Per ora la reazione è arrivata solo dall'«Esercito elettronico siriano», gli hacker siriani che ieri hanno aggredito decine di siti israeliani. Si registrano poi le reazioni della Lega araba che con il suo segretario generale, Nabil al Araby, ha parlato di «aggressione odiosa» contro la Siria che ha il diritto di proteggere la sua sovranità territoriale. E dell'Egitto che ha condannato il raid aereo. Molto «preoccupata» si è detta la Russia alleata del presidente siriano Bashar Assad.
L'impennata della tensione dopo l'attacco israeliano non poteva non avere riflessi nella guerra civile siriana. Il movimento sciita libanese Hezbollah, indicato come il presunto destinatario del convoglio di armi che Israele avrebbe distrutto, afferma in un comunicato che l'accaduto rivela le vere ragioni del conflitto in Siria, ossia indebolire le forze armate di Bashar Assad e il loro ruolo nella resistenza (contro Israele) e completare «il grande complotto contro i nostri popoli arabi e musulmani».
Al contrario il capo della Coalizione delle forze di opposizione siriana ha colto l'occasione per lanciare un nuovo duro attacco al regime. «Bashar vergognati... lasci l'aviazione israeliana colpire la Siria... mentre i tuoi aerei sanno bombardare solo forni per il pane, moschee, università e civili...», ha scritto Ahmad Muaz al Khatib sul suo profilo in Facebook.
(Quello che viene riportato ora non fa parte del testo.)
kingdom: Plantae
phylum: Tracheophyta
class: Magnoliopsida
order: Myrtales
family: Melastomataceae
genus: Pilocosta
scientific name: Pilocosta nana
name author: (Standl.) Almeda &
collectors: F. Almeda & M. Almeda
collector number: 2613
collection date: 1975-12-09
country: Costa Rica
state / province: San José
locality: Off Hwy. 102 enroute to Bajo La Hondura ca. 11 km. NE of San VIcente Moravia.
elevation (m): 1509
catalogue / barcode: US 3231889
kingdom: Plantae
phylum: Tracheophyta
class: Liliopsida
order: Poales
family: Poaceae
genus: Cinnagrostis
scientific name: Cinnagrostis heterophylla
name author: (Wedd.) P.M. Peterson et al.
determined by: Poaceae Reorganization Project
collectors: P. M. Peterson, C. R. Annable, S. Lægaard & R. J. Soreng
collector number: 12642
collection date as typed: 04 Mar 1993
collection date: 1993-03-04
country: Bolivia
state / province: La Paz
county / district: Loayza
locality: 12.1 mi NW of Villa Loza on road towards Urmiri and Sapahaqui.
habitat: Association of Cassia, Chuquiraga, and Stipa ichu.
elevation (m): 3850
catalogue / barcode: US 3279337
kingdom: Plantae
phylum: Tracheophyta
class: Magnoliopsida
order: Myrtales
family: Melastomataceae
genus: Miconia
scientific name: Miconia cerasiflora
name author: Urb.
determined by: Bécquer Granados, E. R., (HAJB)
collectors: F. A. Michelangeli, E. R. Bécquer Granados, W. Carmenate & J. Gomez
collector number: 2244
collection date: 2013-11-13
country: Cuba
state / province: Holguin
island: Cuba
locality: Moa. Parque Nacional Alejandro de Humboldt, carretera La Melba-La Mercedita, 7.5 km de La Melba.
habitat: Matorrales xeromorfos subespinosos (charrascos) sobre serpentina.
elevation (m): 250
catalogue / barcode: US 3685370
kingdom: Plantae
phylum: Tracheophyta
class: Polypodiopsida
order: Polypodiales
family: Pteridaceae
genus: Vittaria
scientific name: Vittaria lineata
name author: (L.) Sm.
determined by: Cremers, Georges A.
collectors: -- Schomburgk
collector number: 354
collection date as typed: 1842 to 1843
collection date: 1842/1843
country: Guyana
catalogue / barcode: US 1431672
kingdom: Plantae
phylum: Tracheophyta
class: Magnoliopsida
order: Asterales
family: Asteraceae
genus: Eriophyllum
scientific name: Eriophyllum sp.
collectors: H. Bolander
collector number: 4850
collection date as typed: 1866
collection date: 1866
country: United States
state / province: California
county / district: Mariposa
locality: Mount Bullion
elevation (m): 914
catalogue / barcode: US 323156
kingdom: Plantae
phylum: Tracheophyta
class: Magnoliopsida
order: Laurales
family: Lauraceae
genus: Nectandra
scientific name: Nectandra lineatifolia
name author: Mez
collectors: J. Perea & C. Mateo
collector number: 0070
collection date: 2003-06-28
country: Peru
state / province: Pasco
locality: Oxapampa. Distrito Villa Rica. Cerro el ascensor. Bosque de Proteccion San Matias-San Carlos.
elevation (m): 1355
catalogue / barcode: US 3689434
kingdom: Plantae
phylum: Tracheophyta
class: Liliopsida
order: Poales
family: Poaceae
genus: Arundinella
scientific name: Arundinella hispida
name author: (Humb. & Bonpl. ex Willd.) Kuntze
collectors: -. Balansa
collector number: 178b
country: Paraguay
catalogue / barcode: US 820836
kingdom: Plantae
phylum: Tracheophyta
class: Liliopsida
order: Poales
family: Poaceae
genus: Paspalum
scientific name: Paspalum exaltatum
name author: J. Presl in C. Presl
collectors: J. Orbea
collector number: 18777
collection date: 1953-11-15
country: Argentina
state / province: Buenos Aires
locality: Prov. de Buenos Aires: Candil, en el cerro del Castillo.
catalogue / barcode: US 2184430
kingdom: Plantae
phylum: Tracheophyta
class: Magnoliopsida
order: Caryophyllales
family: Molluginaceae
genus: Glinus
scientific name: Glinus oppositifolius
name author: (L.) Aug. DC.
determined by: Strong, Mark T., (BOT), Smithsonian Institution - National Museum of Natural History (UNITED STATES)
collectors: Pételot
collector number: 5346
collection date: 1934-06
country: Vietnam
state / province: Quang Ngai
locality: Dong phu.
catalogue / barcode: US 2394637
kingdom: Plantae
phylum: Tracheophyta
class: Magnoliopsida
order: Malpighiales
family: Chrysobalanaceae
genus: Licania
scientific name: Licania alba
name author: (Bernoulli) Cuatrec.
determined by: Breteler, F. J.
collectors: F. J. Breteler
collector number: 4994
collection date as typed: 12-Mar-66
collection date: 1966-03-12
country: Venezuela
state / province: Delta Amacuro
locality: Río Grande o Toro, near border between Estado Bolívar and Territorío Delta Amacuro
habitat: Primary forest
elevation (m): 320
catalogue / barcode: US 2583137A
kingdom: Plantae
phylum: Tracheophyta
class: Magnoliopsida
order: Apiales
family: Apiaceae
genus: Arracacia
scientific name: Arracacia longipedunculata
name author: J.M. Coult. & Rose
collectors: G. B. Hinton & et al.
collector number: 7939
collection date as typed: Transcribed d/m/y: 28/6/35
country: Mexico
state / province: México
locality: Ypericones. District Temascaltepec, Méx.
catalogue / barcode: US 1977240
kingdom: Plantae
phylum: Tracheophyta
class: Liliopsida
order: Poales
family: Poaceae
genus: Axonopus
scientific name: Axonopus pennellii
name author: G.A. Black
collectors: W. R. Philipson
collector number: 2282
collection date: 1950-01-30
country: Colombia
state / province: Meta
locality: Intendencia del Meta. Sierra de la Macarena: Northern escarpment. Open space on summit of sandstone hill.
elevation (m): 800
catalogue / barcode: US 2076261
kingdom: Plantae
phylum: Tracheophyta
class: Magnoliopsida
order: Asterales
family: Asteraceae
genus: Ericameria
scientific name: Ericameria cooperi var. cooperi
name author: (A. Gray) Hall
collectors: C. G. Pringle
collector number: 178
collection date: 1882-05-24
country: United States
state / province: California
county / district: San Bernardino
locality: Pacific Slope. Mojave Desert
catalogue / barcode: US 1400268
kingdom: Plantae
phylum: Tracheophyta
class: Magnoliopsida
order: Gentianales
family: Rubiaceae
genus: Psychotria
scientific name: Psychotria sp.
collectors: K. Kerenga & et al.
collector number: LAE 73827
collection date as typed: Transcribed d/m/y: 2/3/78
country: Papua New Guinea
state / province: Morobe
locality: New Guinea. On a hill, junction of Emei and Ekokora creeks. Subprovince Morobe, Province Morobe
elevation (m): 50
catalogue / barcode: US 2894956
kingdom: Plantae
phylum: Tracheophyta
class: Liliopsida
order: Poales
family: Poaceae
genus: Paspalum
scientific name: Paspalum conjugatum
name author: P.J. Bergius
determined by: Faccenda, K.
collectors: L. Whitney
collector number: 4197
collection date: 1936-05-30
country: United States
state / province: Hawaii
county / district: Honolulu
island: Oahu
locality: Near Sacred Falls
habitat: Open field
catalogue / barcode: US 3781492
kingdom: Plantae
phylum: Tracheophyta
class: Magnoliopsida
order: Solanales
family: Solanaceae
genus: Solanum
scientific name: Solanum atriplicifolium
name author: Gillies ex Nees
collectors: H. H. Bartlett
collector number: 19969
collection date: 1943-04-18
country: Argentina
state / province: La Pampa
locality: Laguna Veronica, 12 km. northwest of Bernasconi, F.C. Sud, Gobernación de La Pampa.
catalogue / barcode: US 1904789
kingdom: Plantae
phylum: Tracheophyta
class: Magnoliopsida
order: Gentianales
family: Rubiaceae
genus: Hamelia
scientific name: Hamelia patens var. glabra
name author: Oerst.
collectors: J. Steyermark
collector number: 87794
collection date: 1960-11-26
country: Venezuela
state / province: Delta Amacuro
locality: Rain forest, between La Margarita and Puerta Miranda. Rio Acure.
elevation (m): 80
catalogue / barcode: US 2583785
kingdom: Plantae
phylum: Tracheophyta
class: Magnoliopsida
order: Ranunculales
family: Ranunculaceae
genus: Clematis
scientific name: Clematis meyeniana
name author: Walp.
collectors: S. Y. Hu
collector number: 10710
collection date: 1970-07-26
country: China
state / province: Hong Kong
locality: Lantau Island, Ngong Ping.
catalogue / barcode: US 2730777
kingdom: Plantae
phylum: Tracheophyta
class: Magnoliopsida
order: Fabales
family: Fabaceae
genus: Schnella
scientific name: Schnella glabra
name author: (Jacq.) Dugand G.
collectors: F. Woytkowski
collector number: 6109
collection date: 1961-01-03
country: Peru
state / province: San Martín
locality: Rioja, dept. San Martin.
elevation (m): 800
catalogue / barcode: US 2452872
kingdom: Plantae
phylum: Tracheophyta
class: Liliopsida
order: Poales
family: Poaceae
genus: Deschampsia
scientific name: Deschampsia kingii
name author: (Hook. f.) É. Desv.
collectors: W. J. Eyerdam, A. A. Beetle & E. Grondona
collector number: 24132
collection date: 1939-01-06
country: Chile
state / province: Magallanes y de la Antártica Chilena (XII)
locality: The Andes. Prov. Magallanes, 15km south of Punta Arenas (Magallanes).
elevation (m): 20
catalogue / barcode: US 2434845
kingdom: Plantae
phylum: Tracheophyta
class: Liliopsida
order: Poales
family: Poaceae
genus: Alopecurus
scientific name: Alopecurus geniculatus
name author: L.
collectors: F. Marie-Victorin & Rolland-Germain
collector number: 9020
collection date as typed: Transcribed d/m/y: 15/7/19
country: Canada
I ribelli siriani, armati e pagati dai paesi del Golfo (che non hanno commentato in alcun modo l'attacco aereo israeliano), temono che il raid israeliano offra al governo siriano nuovi argomenti per accusare gli oppositori di far parte di un complotto regionale ed occidentale volto a colpire prima la Siria, poi l'Iran e Hezbollah. D'altronde gli stessi israeliani pensano di aver fornito un «assist» a Bashar Assad. «Ora Assad può citare l'attacco come esempio del complotto contro di lui e il suo regime», ha scritto il quotidiano Haaretz.